Last week, I offered up the first of two recommendations for books about work. In Life Work, Donald Hall meditates on a life of word-work; contrasting his vocation as a writer – of poems, children’s books, essays, reviews, and letters – with the manual labor of his agrarian ancestors, in whose New Hampshire farmhouse he and his wife Jane Kenyon lived together for 20 years until Kenyon’s death in 1995.

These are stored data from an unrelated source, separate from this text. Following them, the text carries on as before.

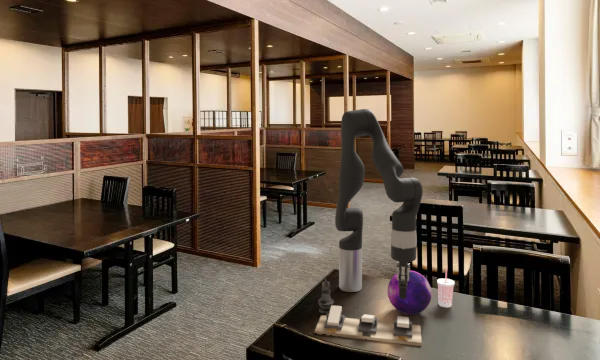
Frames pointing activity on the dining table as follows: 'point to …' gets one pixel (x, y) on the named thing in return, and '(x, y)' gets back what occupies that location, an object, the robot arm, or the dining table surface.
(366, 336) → the switch board
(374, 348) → the dining table surface
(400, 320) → the block
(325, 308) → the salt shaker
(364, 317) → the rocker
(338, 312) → the block
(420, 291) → the decorative orb
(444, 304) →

coverMatthew B. Crawford’s Shop Class as Soulcraft: An Inquiry Into the Value of Work considers work from a different vantage point, i.e., that of a philosopher-academic turned motorcycle mechanic. While both Hall and Crawford describe meaningful work as that which is fully absorbing, Crawford focuses on the manual trades — conscientious problem-solving in a concrete, physical context — as a potential panacea for modern malaise, professional and otherwise. With Shop Class, Crawford is on a mission, and a highly-specific, thoroughly considered one at that. He writes:

I offer my own story here not because I think it is extraordinary, but rather because I suspect it is fairly common. I want to do justice to intuitions that many people have, but which enjoy little public credit […] Perhaps most surprisingly, I often find manual work more engaging intellectually

I want to avoid the precious images of manual work that intellectuals sometimes traffic in. I also have little interest in wistful notions of a “simpler” life that is somehow more authentic, or more democratically valorous for being “working class.” I do, in fact, want to rehabilitate the honor of the trades, as being choice-worthy work, but to do so from within my own experience, which I find is not illuminated by any of these fraught cultural ideas.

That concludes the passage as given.